Dietrich Bonhoeffer |
It was a time of tremendous spiritual upheaval in his native Germany.
By that time the Nazi party was firmly entrenched, extending its influence into most of the Christian church. And Bonhoeffer had already been asked to help the "Confessing Church," (Christians who refused to become affiliated with Nazism).
He was leading a Confessing Church community when he wrote Life Together.
This context is important to remember because a good portion of his insights could be glossed over as being irrelevant outside of abstract theological discussion.
But, in fact, Bonhoeffer was committed to the Confessing Church and was eventually arrested and executed by the Gestapo for his beliefs and work. He was no 'pie in the sky by and by' theologian, but very much involved in life around him, having been part of a failed attempt to assassinate Hitler in 1944.
With razor-sharp focus, Bonhoeffer states, fairly early on in Life Together, that Christian life "is not an ideal, but a divine reality."
"One who wants more than what Christ established does not want Christian fellowship. They are looking for some social experience which they have not found elsewhere... Just at this point Christian community is threatened most often at the very start by the greatest danger of all, the danger of being poisoned at its root, the danger of confusing Christian community with some wishful idea of religious fellowship."
"Christian life together depends on whether it succeeds at the right time in bringing out the ability to distinguish between a human ideal and God's reality, between spiritual and human community."
"Spiritual love does not desire but rather serves, it loves an enemy as a brother [or sister]. It originates neither in the brother [or sister] nor in the enemy but in Christ and his Word. Human love can never understand spiritual love, for spiritual love is from above; it is something completely strange, new and incomprehensible to all earthly love."
Bonhoeffer makes the point that "human love constructs its own image of the other person...[S]piritual love recognizes the true image of the other person which they have received from Jesus Christ."
He warns against excluding those on the margins from the Christian community, saying "the exclusion of the weak and insignificant from a Christian community may actually mean exclusion of Christ." The Community of the Ark and the Catholic Worker movement are examples of living out this principle.
Throughout Life Together, Bonhoeffer points out the importance of reading and understanding the Bible. For him, it's one of the cornerstones upon which Christian community is founded and flourishes.
He writes, "We are the reverent listeners and participants in God's action in the sacred story, the history of the Christ on earth. And only in so far as we are there, is God with us today also... It is not in our life that God's help and presence must still be proved, but rather God's presence and help have been demonstrated for us in the life of Jesus Christ."
Similarly so, Bonhoeffer argues that, "It is not our heart that determines our course, but God's Word."
He talks about the importance of a balance between being alone (in solitude and silence) and being part of a community. "We recognize, then, that only as we are within the fellowship can we be alone, and only the person who is alone can live in fellowship. Only in the fellowship do we learn to be rightly alone and only in aloneness do we learn to live rightly in the fellowship... Each by itself has profound pitfalls and perils.

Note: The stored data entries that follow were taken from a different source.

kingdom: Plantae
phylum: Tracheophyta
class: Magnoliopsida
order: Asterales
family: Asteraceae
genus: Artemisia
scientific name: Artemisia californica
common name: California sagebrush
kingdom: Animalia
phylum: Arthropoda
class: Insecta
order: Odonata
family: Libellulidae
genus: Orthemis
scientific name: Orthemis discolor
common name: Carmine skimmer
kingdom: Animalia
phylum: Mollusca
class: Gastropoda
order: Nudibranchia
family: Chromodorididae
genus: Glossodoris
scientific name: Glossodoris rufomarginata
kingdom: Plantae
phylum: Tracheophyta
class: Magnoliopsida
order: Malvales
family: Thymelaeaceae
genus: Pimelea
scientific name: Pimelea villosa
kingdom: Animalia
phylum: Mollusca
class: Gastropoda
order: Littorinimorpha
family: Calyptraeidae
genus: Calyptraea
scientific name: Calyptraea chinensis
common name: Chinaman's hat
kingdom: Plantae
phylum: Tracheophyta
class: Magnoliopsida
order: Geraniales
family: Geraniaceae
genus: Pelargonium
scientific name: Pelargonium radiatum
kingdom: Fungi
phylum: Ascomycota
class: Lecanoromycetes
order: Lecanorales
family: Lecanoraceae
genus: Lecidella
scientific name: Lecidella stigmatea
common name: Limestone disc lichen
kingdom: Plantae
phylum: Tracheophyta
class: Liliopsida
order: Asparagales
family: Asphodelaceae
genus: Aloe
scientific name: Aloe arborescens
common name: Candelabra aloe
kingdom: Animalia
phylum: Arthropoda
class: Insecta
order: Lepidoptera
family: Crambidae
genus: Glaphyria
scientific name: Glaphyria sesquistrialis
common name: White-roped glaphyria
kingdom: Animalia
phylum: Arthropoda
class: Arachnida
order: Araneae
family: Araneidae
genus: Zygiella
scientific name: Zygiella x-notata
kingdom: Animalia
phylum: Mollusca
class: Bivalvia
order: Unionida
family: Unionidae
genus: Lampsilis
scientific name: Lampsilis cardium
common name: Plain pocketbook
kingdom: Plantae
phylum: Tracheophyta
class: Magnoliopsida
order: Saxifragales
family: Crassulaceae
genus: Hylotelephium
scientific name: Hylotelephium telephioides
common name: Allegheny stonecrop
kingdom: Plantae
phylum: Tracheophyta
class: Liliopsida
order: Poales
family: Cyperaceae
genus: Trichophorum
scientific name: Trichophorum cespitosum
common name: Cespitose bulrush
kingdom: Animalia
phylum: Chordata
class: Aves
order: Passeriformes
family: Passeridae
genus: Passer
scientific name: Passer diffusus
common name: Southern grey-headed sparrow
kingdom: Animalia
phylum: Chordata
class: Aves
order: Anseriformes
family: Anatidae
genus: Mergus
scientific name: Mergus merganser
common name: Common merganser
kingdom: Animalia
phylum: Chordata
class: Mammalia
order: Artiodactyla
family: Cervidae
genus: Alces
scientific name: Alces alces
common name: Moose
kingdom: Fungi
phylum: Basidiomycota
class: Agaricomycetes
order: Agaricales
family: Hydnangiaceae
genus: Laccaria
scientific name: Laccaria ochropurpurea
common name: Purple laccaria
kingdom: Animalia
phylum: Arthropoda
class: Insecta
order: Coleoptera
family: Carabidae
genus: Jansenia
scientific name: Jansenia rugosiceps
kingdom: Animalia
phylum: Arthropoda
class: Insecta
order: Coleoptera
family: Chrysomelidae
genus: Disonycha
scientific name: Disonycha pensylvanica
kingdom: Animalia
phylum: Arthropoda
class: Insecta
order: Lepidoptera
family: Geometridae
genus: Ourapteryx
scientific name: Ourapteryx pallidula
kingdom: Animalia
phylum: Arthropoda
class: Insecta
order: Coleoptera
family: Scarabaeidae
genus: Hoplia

One who wants fellowship without solitude plunges into the world of words and feelings, and one who seeks solitude without fellowship perishes in the abyss of vanity, self-infatuation and despair."
He notes the importance of intercession in Christian community. "A Christian fellowship lives and exists by the intercession of its members for one another, or it collapses. I can no longer condemn or hate a brother [or sister] for whom I pray, no matter how much trouble they cause me. Their face, that hitherto may have been strange and intolerable to me, is transformed in intercession into that countenance of a brother [or sister] for whom Christ died, the face of a forgiven sinner."
Along with intercession, Bonhoeffer spends significant time discussing the importance of confession. In fact, he says that "In confession the break-through to community takes place."
He sees sin as isolating and destructive to community life. Confession to one another, even if it be difficult, is the antidote. Bonhoeffer gives the example of the public humiliation of Jesus on the Cross as actually being the very thing that sets us free to follow his example.
Life Together is not an especially difficult book to understand, but its lessons can be very difficult to accept and apply.
Life Together is not a call to neglect social justice in pursuit of doctrinal purity.Bonhoeffer's own life and death attest to this. These tensions continue to make his book powerful and timely.
Richard Foster, author of Celebration of Discipline, wrote of Bonhoeffer's book, "Most books can be skimmed quickly; some deserve careful reading, a precious few should be devoured and digested. Life Together... belongs to the third category."